He and his colleagues have taken the copper oxide/copper and blended it with highly conductive carbon nanomaterials to create hybrid electrodes. They have experimented with a multi-step electrodeposition process that coats carbon nanotubes and graphene foam with copper oxide nanoparticles to analyze how the composition, crystal structure, and morphology affect properties and performance.

Their nanocarbon/inorganic semiconductor composites have shown five times higher electrical conductivity and also nearly tripled the photocurrent values used to split carbon dioxide when compared to copper oxide. The hybrids also are more stable than the copper oxide alone.

“You want to keep the ratio of the copper and copper oxide constant,” Rajeshwar says. “We are trying to implement a self-repair mechanism in the copper oxide because it is not completely chemically stable under light. The carbon phase is essentially regenerating the material.” This stabilizing component would help extend the life of the device.

■ **Required work**:
A - The passage on copper oxide hybrid electrodes names the features of the materials whose effects on properties and performance were analyzed. List all of them.
B - Continue the passage on copper oxide hybrid electrodes from its last sentence.
The entries have no connection to the passage on copper oxide hybrid electrodes.

■ **Data listing**:
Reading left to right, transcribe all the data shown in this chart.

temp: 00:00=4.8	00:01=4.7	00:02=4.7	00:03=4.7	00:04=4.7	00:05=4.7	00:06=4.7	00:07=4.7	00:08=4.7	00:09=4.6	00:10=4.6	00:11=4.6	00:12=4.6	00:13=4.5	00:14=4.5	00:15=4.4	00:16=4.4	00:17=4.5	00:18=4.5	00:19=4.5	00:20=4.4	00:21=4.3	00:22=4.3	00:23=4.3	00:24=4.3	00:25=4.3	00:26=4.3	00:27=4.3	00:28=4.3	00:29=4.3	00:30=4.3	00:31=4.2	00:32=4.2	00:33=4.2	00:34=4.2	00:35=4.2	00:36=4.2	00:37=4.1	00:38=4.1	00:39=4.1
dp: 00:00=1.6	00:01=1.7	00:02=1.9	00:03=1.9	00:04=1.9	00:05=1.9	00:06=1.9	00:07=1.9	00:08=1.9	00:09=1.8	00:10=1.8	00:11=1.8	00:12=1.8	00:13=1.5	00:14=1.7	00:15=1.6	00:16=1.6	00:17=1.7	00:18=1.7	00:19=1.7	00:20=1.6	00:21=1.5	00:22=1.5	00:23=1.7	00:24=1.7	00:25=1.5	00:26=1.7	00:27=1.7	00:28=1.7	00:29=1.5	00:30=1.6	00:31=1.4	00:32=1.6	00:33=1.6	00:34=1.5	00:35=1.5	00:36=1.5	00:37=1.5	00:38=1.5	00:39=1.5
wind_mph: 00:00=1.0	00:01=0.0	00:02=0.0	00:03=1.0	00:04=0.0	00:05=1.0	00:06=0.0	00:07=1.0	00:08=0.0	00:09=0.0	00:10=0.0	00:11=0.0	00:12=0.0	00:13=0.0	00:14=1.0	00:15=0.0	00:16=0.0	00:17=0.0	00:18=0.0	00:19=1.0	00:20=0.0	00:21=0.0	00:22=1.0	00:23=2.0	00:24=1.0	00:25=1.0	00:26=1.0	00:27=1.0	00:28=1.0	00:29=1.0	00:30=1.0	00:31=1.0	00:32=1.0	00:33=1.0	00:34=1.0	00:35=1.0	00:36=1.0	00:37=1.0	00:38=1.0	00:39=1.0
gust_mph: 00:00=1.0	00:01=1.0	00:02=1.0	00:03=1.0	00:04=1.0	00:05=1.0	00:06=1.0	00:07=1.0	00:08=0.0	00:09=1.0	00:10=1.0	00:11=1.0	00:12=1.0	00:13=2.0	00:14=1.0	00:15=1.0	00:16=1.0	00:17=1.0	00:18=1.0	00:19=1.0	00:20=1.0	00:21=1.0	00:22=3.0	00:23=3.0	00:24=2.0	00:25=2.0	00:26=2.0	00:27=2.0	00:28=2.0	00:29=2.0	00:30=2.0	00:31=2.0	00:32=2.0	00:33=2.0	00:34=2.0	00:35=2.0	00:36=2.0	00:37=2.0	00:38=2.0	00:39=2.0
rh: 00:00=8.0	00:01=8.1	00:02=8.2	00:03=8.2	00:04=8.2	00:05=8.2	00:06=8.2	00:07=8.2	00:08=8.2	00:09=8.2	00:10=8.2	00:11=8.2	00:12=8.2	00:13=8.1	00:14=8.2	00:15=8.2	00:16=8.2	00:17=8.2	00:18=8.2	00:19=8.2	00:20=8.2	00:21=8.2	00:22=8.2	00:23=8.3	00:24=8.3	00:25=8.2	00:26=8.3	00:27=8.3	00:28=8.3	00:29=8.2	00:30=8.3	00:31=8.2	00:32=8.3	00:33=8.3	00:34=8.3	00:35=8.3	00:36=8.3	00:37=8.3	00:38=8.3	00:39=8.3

■ **Answers for the tasks**:
A - Composition, crystal structure, morphology

B -
Dennis has worked with the team to develop a reactor incorporating these materials that can demonstrate the production of alcohols. Gas chromatography mass spectrometry analysis has detected the formation of liquid fuels such as methanol and ethanol in their samples.

These hybrid photoelectrodes show promise, but there are myriad possible combinations out there to be explored, and Rajeshwar says they are not wedded to any particular material, copper or otherwise: “If tomorrow, one of my collaborators comes and says they’ve found something cheaper, better, we’ll switch in a heartbeat.”

“What do we do with all the accumulated carbon dioxide? One of the ideas is to do a value-added conversion by turning a greenhouse gas into something that can be used as fuel.”

CONVERSION CONFIDENCE

With the demonstration of a one-step conversion process that turns carbon dioxide and water into liquid hydrocarbons using both light and heat, Dennis and MacDonnell have shown that the potential exists for creating a sustainable, carbon-neutral liquid fuel.

The researchers say that others in the field were skeptical that this could be done in one step since previous research had only shown direct production of C1 and small amounts of C2 products.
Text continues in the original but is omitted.